Quoi qu’il en fût, les accidents liés au Rhône et à la Saône étaient très fréquents – ce qui se comprend parfaitement tant ces deux cours d’eau participaient de l’identité de la ville et façonnaient le quotidien de chacun. Chaque mois, la population leur payait un lourd tribut ainsi que le prouve la répartition mensuelle des noyades et naufrages.

Graphique n° 2 : Répartition mensuelle des noyades et naufrages (179 cas) – 1817-1851
Graphique n° 2 : Répartition mensuelle des noyades et naufrages (179 cas) – 1817-1851

Les loisirs populaires n’étaient pas exempts de risques. Si l’eau était « dangereuse » toute l’année, les mois les plus chauds de l’année étaient les plus mortifères du fait de l’attrait du bain. Mais l’hiver jouait parfois de mauvais tours à ceux que le patinage attirait… Le Rhône comme la Saône étant des voies de communication, les naufrages étaient relativement fréquents sur des eaux encore mouvementées, essentiellement lors de l’embâcle et de la débâcle. Mais se tenir sur les berges suffisait à provoquer un accident, que l’on travaillât ou vaquât à des activités quotidiennes. Les deux fleuves servaient de cabinet de toilette aux Lyonnais qui s’y lavaient et y faisaient leurs besoins ; leurs abords étaient un lieu de flânerie apprécié. Le 30 décembre 1821, en pleine nuit, un homme, encore ensommeillé, sortit de chez lui, portant culotte et n’ayant qu’une chaussure aux pieds, et alla pour se soulager dans la Saône ; on ne sait comment, mais il tomba et se noya. Un autre, qui faisait une sieste sur le quai, fut brusquement réveillé : il sursauta, tomba et mourut noyé. Un dernier, désoeuvré, frappait de son talon des mottes de terre pour les envoyer dans l’eau ; il créa ainsi un micro glissement de terrain, perdit l’équilibre et sombra dans les flots 931 . Ces anecdotes ne sont pas uniquement citées pour leur humour noir ; choisies entre mille du même tonneau, elles révèlent le lien unissant les habitants à leurs fleuve et rivière. Les ordonnances de police déploraient que ces accidents concernent des individus de tout âge et de tout sexe. Plus précisément, beaucoup de noyades étaient dues à l’ivresse et d’autres touchaient nombre d’enfants imprudents. La plupart s’expliquaient par l’ignorance de la natation alors que la Saône regorgeait de vase, de trous et de remous. L’habitude du bain de rivière ne signifiait pas que la population savait nager et le courant l’emportait sur les mouvements désordonnés de la peur panique. En réalité, la notion populaire de risque était alors différente de celle que nous connaissons aujourd’hui : le seuil d’alerte au danger était à l’époque bien supérieur.

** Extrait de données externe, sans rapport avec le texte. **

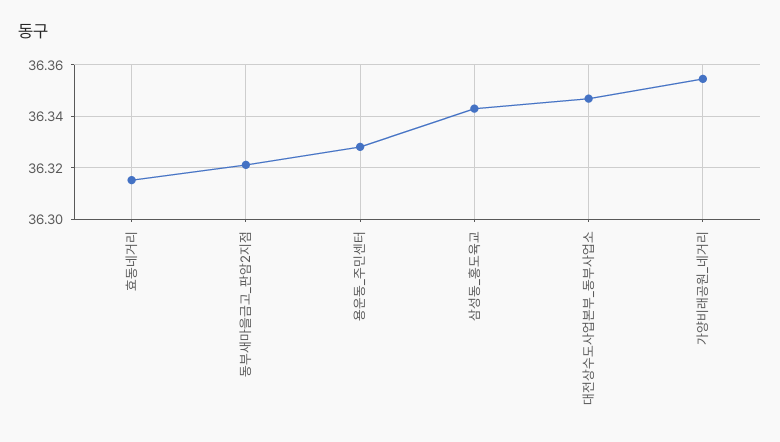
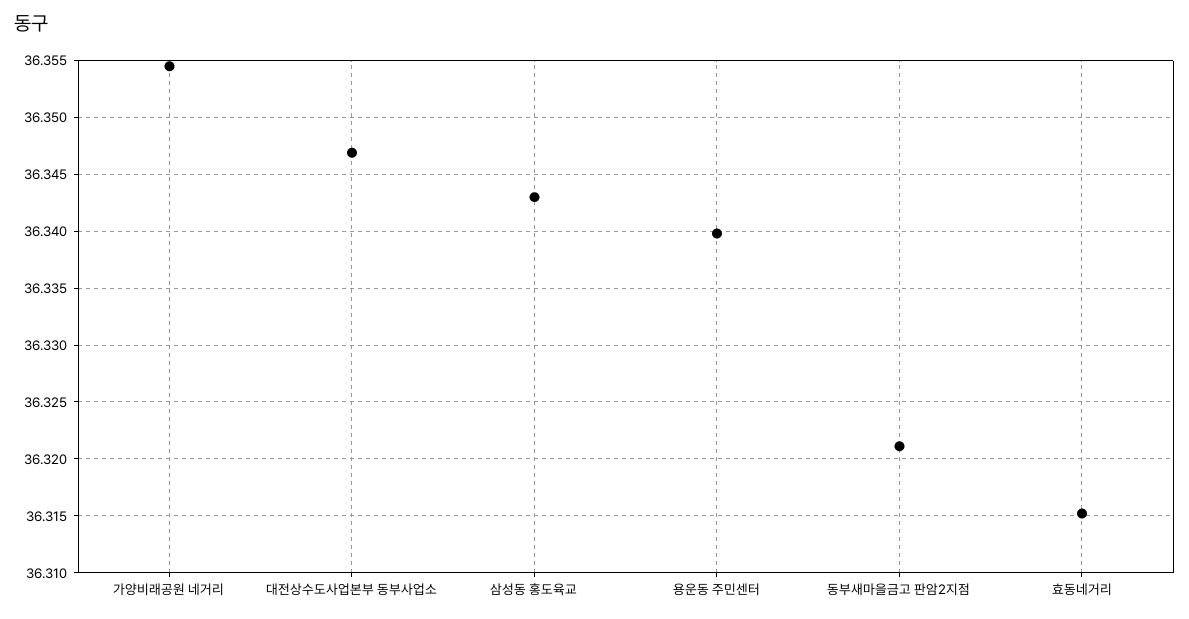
  {
    "효동네거리": 36.315,
    "동부새마을금고_판암2지점": 36.321,
-   "용운동_주민센터": 36.3275,
+   "용운동_주민센터": 36.34,
    "삼성동_홍도육교": 36.343,
    "대전상수도사업본부_동부사업소": 36.347,
    "가양비래공원_네거리": 36.355
  }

Il existait donc un premier niveau élémentaire du danger urbain, celui du péril imprévu devant lequel chacun était désarmé. Au-delà, s’amoncelaient les dangers causés par des relations interpersonnelles biaisées s’appuyant sur la misère sociale et affective.

Notes
926.

ADR, 4 M 488-495.

927.

Encore ne s’agit-il pas toujours d’années complètes. A titre d’exemple, pour une année 1824 complète, nous n’avons d’informations que pour le mois de mars de l’année 1836. Cf. annexe n°21.

928.

AML, I1 116, Correspondance du commissaire de police du Palais des Arts, 06/01/1848.

929.

Catherine DENYS, « La mort accidentelle à Lille et Douai au XVIIIe siècle », Histoire Urbaine, n° 2, décembre 2000, pp. 95-112. Une semblable importance des noyades a été repérée en Italie et notamment à Milan. Cf. Olivier FARON, La ville…, op. cit., p. 313.

930.

Cyrille SILLANS, Au service du diable. Pour une histoire de la gestion des risques : incendies et organisations de secours : Lyon, 1852-1913, Thèse dirigée par M. Yves Lequin, Lyon, Université Lumière Lyon 2, 2000, 5 vols., 651, 284 et 71 f°.

931.

ADR, 4 M 491, Notices d’accident, 31/12/1821, 19/05/1821, 08/05/1821.